Un capolavoro come Ladri di
biciclette di Vittorio De Sica è stato "il punto di partenza per
raccontare come la bicicletta ancora oggi, 80 anni dopo, possa
voler dire, per chi vive ai margini, sopravvivenza. È un fatto
che ho trovato come uno schiaffo e volevo trasmettere questa
realtà". Così il regista iraniano Milad Tangshir, che da più di
13 anni vive e lavora in Italia, spiega all'ANSA il percorso
della sua opera prima, Anywhere Anytime, unico lungometraggio
italiano in gara alla Settimana della Critica, sezione autonoma
e parallela della Mostra del Cinema di Venezia. Prodotto da Vivo
film e Young Films con Rai Cinema, sarà anche al Toronto Film
Festival e arriverà in sala dall'11 settembre con Fandango.

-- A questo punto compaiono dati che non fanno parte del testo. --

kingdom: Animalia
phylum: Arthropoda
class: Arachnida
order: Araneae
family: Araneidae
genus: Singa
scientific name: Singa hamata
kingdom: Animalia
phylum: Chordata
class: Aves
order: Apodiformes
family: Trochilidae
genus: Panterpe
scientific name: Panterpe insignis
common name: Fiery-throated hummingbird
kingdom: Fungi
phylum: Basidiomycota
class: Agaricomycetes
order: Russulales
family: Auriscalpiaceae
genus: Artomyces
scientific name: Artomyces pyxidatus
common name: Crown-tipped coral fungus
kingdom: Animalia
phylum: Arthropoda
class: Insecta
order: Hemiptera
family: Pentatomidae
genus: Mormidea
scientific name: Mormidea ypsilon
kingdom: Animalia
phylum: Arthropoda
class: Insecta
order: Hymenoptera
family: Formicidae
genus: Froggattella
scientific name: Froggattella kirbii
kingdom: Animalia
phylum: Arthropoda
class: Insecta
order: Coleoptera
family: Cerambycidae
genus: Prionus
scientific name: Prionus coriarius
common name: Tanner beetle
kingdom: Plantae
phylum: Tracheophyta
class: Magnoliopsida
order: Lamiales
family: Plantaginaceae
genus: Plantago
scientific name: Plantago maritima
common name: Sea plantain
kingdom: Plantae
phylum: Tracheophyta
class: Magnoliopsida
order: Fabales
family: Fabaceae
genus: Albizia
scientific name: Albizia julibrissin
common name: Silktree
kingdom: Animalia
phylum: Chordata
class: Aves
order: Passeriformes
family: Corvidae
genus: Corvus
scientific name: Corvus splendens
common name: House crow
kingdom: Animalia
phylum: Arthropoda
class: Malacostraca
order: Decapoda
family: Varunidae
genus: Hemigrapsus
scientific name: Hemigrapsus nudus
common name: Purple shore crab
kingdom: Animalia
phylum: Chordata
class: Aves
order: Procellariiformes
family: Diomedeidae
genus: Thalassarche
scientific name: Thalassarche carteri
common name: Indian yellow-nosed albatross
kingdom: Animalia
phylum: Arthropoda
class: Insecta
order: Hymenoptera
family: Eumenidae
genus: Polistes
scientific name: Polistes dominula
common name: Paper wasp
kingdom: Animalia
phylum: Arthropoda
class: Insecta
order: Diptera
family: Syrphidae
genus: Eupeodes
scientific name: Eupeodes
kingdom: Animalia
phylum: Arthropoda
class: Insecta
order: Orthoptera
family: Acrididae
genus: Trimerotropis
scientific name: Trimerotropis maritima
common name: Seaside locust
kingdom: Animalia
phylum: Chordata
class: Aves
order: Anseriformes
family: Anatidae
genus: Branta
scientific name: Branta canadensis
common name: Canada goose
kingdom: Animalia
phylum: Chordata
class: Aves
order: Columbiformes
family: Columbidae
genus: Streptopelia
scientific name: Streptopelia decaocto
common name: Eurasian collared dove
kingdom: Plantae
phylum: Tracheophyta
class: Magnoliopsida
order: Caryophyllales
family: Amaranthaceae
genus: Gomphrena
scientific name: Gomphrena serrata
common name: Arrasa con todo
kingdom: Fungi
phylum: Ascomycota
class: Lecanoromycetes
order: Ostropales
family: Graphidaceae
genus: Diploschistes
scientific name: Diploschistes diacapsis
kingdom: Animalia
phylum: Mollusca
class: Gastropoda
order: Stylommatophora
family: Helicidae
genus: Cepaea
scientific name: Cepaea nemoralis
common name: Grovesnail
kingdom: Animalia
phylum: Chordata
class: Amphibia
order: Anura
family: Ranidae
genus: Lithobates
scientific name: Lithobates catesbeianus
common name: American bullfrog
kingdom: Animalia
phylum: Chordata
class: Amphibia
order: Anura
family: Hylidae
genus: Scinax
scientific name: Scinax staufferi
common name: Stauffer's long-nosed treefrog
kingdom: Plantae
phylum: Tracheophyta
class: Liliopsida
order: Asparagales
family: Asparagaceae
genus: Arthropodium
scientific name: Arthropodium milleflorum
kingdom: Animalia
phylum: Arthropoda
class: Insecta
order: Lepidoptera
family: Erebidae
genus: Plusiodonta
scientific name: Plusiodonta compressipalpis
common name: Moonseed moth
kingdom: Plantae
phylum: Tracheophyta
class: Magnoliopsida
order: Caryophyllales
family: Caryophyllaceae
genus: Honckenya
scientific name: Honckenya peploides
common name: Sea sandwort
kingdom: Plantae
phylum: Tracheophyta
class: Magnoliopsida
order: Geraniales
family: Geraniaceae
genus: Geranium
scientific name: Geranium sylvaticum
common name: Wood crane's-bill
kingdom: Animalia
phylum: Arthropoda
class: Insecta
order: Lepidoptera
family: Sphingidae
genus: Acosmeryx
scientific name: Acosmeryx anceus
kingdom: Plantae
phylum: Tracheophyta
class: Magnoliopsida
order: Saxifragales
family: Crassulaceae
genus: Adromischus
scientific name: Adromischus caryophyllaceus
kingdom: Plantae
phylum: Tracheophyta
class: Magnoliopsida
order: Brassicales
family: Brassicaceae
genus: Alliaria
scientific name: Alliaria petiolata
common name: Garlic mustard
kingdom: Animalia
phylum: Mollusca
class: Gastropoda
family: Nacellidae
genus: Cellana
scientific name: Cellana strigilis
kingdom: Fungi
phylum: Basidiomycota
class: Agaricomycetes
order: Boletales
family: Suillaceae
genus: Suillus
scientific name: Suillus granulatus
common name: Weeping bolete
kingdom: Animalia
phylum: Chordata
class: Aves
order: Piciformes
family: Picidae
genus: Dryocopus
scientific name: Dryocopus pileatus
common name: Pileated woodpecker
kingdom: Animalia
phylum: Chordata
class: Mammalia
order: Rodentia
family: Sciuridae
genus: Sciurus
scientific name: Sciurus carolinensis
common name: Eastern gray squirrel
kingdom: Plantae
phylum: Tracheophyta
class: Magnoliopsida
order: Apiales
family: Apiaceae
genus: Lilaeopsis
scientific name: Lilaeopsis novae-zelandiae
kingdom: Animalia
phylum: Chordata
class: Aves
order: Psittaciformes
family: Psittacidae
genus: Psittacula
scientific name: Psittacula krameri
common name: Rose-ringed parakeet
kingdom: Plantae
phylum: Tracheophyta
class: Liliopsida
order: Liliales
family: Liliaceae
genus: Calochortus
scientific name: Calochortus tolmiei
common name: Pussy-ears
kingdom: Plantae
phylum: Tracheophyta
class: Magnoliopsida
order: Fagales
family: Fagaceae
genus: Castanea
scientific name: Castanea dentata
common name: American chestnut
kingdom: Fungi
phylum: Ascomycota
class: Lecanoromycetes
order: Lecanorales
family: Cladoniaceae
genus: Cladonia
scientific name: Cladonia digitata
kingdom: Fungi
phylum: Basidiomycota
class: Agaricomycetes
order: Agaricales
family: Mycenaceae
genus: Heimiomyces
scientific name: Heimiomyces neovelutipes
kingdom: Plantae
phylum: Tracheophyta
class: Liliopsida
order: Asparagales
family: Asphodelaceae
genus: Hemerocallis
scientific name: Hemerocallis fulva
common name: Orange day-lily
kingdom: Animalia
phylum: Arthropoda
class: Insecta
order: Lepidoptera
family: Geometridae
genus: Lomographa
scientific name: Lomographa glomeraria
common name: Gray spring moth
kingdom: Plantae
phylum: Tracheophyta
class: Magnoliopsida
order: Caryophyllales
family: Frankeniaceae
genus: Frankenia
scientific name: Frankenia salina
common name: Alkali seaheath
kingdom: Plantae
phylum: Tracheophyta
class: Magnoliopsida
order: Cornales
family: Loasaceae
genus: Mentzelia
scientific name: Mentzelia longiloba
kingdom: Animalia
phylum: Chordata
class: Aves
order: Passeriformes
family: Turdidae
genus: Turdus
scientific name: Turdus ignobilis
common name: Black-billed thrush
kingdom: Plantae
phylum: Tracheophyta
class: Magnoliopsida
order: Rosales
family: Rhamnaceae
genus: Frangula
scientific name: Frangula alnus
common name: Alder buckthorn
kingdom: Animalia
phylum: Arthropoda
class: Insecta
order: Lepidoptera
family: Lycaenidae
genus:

È un racconto intenso e coinvolgente (girato con attori non
protagonisti) che ha per protagonista Issa (Ibrahima Sambou),
un giovane immigrato clandestino senegalese che a Torino, dove
dorme in un hub di prima accoglienza, viene licenziato perché
senza documenti. Un amico cuoco e conterraneo, Mario (Moussa
Dicko Diango), con una vita meno precaria della sua, lo aiuta
nel comprare una bici usata in modo che Issa possa usarla per
lavorare come rider, utilizzando un suo vecchio account. La
speranza di un nuovo inizio si infrange però quando ad Issa
viene rubata la bici durante una consegna. Il giovane senegalese
si ritrova in una spirale sempre più cupa nel tentativo di
recuperarla.
"L'idea del film è nata nel 2018, quando mi sono avvicinato
al mondo dei rider - racconta Tangshir -, un fenomeno che allora
era in piena espansione in Italia. Ero molto interessato alla
composizione antropologica di questa fascia di persone, a cui
appartengono spesso italiani all'ultima spiaggia, immigrati...
Così ho iniziato a girare, per un'estate, con un rider
senegalese, tra consegne, attese in strada e ritiri ai
ristoranti e mi sono reso conto dell'importanza della
bicicletta, un semplice oggetto che può cambiare veramente la
vita a certe persone. Ovviamente subito mi è venuto in mente il
capolavoro di De Sica". Questa tuttavia "non è un'operazione di
cinefilia, non mi sarei permesso di toccare un capolavoro del
cinema italiano, ma una maniera di mostrare cosa vedo attorno a
me. Volevo usare questo pezzo importante della cultura italiana
per fare riflettere su chi siano i ladri di biciclette di oggi,
quali siano le nuove fasce di persone vulnerabili".